WORK REQUEST
Output the records that follow, keeping every line exactly as it is.

RECORDS SUPPLIED
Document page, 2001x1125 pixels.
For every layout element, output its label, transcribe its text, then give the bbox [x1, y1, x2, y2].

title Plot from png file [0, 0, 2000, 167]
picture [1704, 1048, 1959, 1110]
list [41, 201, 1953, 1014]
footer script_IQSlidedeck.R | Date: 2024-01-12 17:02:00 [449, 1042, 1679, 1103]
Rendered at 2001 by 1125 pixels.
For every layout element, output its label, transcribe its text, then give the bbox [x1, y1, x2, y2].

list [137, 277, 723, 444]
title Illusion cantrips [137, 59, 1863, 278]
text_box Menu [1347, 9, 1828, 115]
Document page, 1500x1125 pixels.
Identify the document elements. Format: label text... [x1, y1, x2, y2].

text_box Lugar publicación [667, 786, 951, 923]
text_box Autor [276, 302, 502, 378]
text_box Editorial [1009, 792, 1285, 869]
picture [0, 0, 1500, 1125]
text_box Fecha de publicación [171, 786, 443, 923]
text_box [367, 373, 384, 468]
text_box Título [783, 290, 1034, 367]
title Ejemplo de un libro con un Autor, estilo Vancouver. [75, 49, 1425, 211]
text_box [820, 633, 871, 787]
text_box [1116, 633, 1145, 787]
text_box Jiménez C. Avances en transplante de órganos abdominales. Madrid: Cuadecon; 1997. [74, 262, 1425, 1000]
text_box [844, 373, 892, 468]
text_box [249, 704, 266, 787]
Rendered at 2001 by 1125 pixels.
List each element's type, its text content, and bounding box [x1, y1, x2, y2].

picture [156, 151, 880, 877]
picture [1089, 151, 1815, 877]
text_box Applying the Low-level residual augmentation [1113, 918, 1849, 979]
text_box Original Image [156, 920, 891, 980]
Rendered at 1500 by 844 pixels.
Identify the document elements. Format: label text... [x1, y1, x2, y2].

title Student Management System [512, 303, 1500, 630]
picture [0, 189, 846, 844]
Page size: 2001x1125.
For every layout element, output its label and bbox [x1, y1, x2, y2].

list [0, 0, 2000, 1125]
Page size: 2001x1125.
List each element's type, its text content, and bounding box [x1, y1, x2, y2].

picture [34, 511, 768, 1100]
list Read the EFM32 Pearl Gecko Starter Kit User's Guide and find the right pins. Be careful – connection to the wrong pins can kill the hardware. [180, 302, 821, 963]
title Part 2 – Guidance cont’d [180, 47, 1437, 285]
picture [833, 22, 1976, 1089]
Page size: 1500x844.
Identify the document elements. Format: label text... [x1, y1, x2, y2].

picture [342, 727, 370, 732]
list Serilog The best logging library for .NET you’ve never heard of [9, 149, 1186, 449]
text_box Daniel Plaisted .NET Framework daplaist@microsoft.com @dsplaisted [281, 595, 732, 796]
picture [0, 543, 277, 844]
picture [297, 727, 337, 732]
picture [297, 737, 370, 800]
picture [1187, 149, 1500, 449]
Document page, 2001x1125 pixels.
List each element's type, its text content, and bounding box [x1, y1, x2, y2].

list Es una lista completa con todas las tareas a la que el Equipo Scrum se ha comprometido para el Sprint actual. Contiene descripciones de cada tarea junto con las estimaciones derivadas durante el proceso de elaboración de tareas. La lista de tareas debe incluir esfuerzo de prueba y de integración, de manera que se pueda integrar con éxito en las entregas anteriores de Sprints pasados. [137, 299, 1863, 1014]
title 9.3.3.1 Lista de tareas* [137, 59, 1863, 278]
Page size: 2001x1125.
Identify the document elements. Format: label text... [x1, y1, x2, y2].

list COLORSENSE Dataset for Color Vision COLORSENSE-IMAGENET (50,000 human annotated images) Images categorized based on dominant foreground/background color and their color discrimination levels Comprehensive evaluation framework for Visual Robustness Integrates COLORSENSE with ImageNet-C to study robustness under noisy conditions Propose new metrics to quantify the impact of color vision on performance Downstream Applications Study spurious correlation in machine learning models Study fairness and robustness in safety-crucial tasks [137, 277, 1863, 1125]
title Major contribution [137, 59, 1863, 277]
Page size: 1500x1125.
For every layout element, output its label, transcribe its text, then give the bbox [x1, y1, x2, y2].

RESPONSE
Document page, 2001x1125 pixels.
For every layout element, output its label, transcribe its text, then give the bbox [x1, y1, x2, y2].

title Plot from png file [0, 0, 2000, 167]
picture [1704, 1048, 1959, 1110]
list [41, 201, 1953, 1014]
footer script_IQSlidedeck.R | Date: 2024-01-12 17:02:00 [449, 1042, 1679, 1103]
Rendered at 2001 by 1125 pixels.
For every layout element, output its label, transcribe its text, then give the bbox [x1, y1, x2, y2].

list [137, 277, 723, 444]
title Illusion cantrips [137, 59, 1863, 278]
text_box Menu [1347, 9, 1828, 115]
Document page, 1500x1125 pixels.
Identify the document elements. Format: label text... [x1, y1, x2, y2].

text_box Lugar publicación [667, 786, 951, 923]
text_box Autor [276, 302, 502, 378]
text_box Editorial [1009, 792, 1285, 869]
picture [0, 0, 1500, 1125]
text_box Fecha de publicación [171, 786, 443, 923]
text_box [367, 373, 384, 468]
text_box Título [783, 290, 1034, 367]
title Ejemplo de un libro con un Autor, estilo Vancouver. [75, 49, 1425, 211]
text_box [820, 633, 871, 787]
text_box [1116, 633, 1145, 787]
text_box Jiménez C. Avances en transplante de órganos abdominales. Madrid: Cuadecon; 1997. [74, 262, 1425, 1000]
text_box [844, 373, 892, 468]
text_box [249, 704, 266, 787]
Rendered at 2001 by 1125 pixels.
List each element's type, its text content, and bounding box [x1, y1, x2, y2].

picture [156, 151, 880, 877]
picture [1089, 151, 1815, 877]
text_box Applying the Low-level residual augmentation [1113, 918, 1849, 979]
text_box Original Image [156, 920, 891, 980]
Rendered at 1500 by 844 pixels.
Identify the document elements. Format: label text... [x1, y1, x2, y2].

title Student Management System [512, 303, 1500, 630]
picture [0, 189, 846, 844]
Page size: 2001x1125.
For every layout element, output its label and bbox [x1, y1, x2, y2].

list [0, 0, 2000, 1125]
Page size: 2001x1125.
List each element's type, its text content, and bounding box [x1, y1, x2, y2].

picture [34, 511, 768, 1100]
list Read the EFM32 Pearl Gecko Starter Kit User's Guide and find the right pins. Be careful – connection to the wrong pins can kill the hardware. [180, 302, 821, 963]
title Part 2 – Guidance cont’d [180, 47, 1437, 285]
picture [833, 22, 1976, 1089]
Page size: 1500x844.
Identify the document elements. Format: label text... [x1, y1, x2, y2].

picture [342, 727, 370, 732]
list Serilog The best logging library for .NET you’ve never heard of [9, 149, 1186, 449]
text_box Daniel Plaisted .NET Framework daplaist@microsoft.com @dsplaisted [281, 595, 732, 796]
picture [0, 543, 277, 844]
picture [297, 727, 337, 732]
picture [297, 737, 370, 800]
picture [1187, 149, 1500, 449]
Document page, 2001x1125 pixels.
List each element's type, its text content, and bounding box [x1, y1, x2, y2].

list Es una lista completa con todas las tareas a la que el Equipo Scrum se ha comprometido para el Sprint actual. Contiene descripciones de cada tarea junto con las estimaciones derivadas durante el proceso de elaboración de tareas. La lista de tareas debe incluir esfuerzo de prueba y de integración, de manera que se pueda integrar con éxito en las entregas anteriores de Sprints pasados. [137, 299, 1863, 1014]
title 9.3.3.1 Lista de tareas* [137, 59, 1863, 278]
Page size: 2001x1125.
Identify the document elements. Format: label text... [x1, y1, x2, y2].

list COLORSENSE Dataset for Color Vision COLORSENSE-IMAGENET (50,000 human annotated images) Images categorized based on dominant foreground/background color and their color discrimination levels Comprehensive evaluation framework for Visual Robustness Integrates COLORSENSE with ImageNet-C to study robustness under noisy conditions Propose new metrics to quantify the impact of color vision on performance Downstream Applications Study spurious correlation in machine learning models Study fairness and robustness in safety-crucial tasks [137, 277, 1863, 1125]
title Major contribution [137, 59, 1863, 277]
Page size: 1500x1125.
For every layout element, output its label, transcribe its text, then give the bbox [x1, y1, x2, y2].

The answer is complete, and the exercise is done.